The control of R. (B.) microplus is conducted through chemical acaricides, and this process is often performed indiscriminately (FURLONG et al., 2003). The indiscriminate use of these products has contributed to the contamination of the environment and products of animal origin such as milk and meat. It has also led to the selection of ticks that are resistant to all active compounds that are normally found in the market (CASTRO-JANER et al., 2010; MILLER et al., 2013). In many countries, Brazil included, the acaricide-resistant tick population has been increasing, to the point that few acaricides have efficacy of more than 75% of the tick population (GRAF et al., 2004; MENDES et al., 2011). On the other hand, the results of certain studies suggest that environmentally friendly acaricides can be obtained from plants (GHOSH et al., 2011; GARCIA et al., 2012). As an alternative, plant extracts are used to manage animal health and parasite control in several regions in the world (GITHIORI et al., 2006; TAMIRU et al., 2013; NYAHANGARE et al., 2015).

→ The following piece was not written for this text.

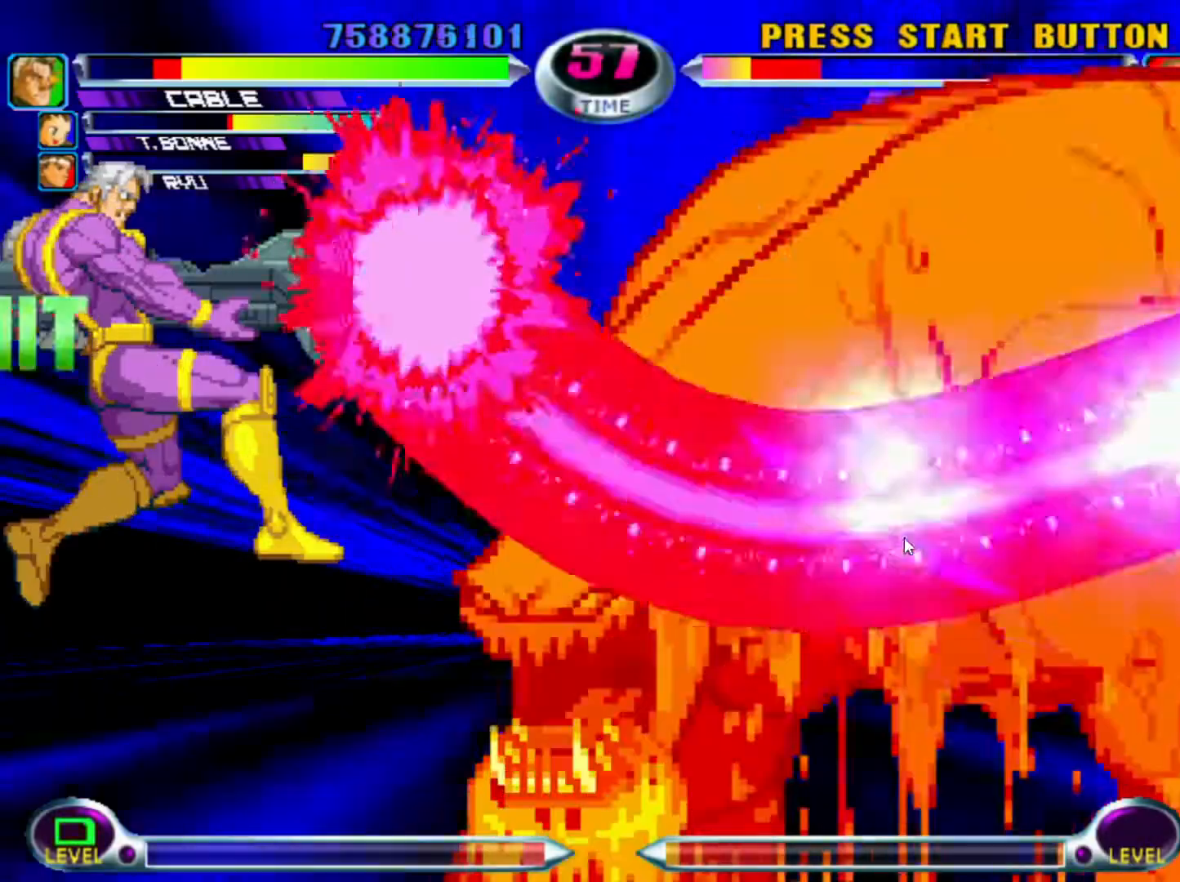
{"buttons": ["SQUARE", "TRIANGLE"], "left_stick": "up-left", "events": [[17, "SQUARE", "up"], [17, "left_stick", "up"], [33, "TRIANGLE", "up"], [83, "SQUARE", "down"], [83, "TRIANGLE", "down"], [167, "SQUARE", "up"], [167, "TRIANGLE", "up"], [217, "SQUARE", "down"], [233, "TRIANGLE", "down"], [300, "TRIANGLE", "up"], [317, "SQUARE", "up"], [317, "left_stick", "up-left"], [350, "SQUARE", "down"], [350, "TRIANGLE", "down"], [417, "TRIANGLE", "up"], [433, "SQUARE", "up"], [483, "SQUARE", "down"], [483, "TRIANGLE", "down"]]}
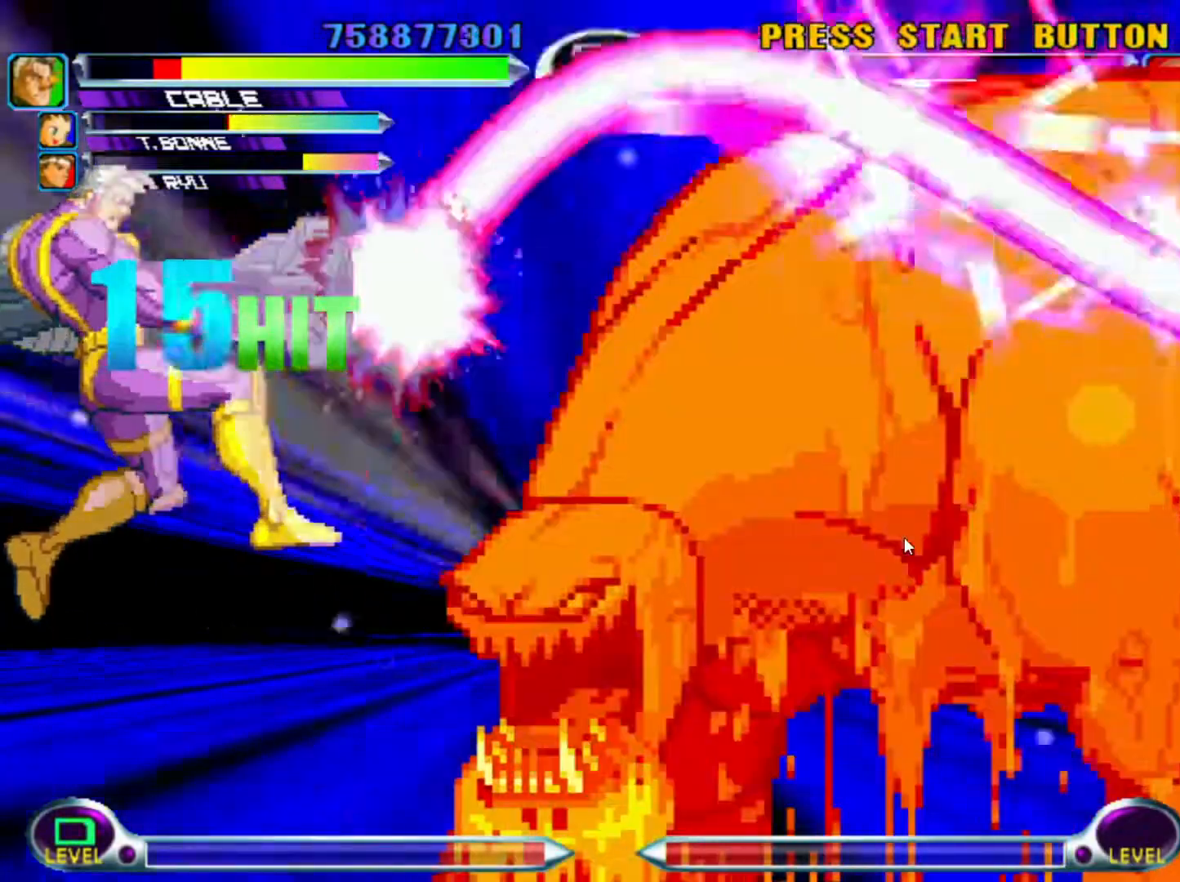
{"buttons": ["SQUARE", "TRIANGLE"], "left_stick": "down-left", "events": [[67, "SQUARE", "up"], [67, "TRIANGLE", "up"], [117, "SQUARE", "down"], [133, "TRIANGLE", "down"], [183, "TRIANGLE", "up"], [200, "SQUARE", "up"], [250, "SQUARE", "down"], [250, "TRIANGLE", "down"], [333, "SQUARE", "up"], [333, "TRIANGLE", "up"], [383, "SQUARE", "down"], [383, "TRIANGLE", "down"], [450, "left_stick", "down"], [467, "SQUARE", "up"], [467, "TRIANGLE", "up"], [500, "SQUARE", "down"], [500, "TRIANGLE", "down"], [500, "left_stick", "down-left"]]}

Currently, several experimental studies have been assessing the anti-parasitic activity of medicinal plants (BORGES et al., 2011; DOMINGUES et al., 2013; LIMA et al., 2014). However, few plant extracts or compounds are produced on an industrial scale, which would enable their use for the control of ticks in the field.
The therapeutic use of Jaborandi (Pilocarpus sp.) has long been known by indigenous tribes from northern Brazil as an antidote for venoms and toxins. Currently, this medicinal plant is intensively used in the pharmaceutical industry (VITAL & ACCO, 2006). The genus Pilocarpus belongs to the family Rutaceae and is distributed in Brazil from the Amazon region as far as Rio Grande do Sul state (JOSEPH, 1967). This genus has many species of economic and medical importance, among which is Pilocarpus microphyllus (CORRÊA, 1969). Over the last three decades this specie has been considered one of the most important in the Brazilian flora for the production of medications. There are approximately 15 million of Jaborandi plants in cultivation and these produce about 10,000 kg of leaves per year (PINHEIRO, 2002, 2006). It is important to note that P. microphyllus has alkaloids that are viewed as promising sources in the quest for anti-parasitic agents (LEITE et al., 2011; VÉRAS et al., 2012).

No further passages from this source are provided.